● **YOUR TASK**
The required output is the lines of the listing from the beginning through the line containing "right elbow: (295, 80, 17)", each copied exactly, without any pictures.

● **RECORD EXTRACTS**
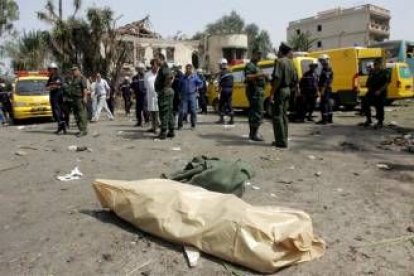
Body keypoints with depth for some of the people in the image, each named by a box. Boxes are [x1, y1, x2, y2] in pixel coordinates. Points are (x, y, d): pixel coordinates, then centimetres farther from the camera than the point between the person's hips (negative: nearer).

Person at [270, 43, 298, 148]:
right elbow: (295, 80, 17)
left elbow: (277, 79, -23)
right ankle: (283, 139, 21)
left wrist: (272, 92, -20)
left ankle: (281, 141, -5)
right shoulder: (290, 62, 14)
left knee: (277, 116, -5)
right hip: (287, 90, 9)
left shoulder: (280, 61, -12)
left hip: (280, 90, -9)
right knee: (284, 115, 14)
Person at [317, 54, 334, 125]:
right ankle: (330, 119, 21)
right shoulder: (329, 69, 16)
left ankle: (324, 119, -7)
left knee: (324, 104, -8)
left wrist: (322, 89, -24)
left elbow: (326, 81, -23)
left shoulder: (326, 69, -17)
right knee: (328, 103, 14)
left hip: (325, 89, -11)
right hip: (329, 88, 11)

● **RESULT OF THE EXERCISE**
Body keypoints with depth for some of the people in the image, each named by a box. Boxes are [x1, y1, x2, y2] in pixel coordinates. Points are (x, y, d): pixel coordinates, then centimetres farther from the camera than the point between the person's hips (negative: nearer).

Person at [270, 43, 298, 148]:
right elbow: (295, 80, 17)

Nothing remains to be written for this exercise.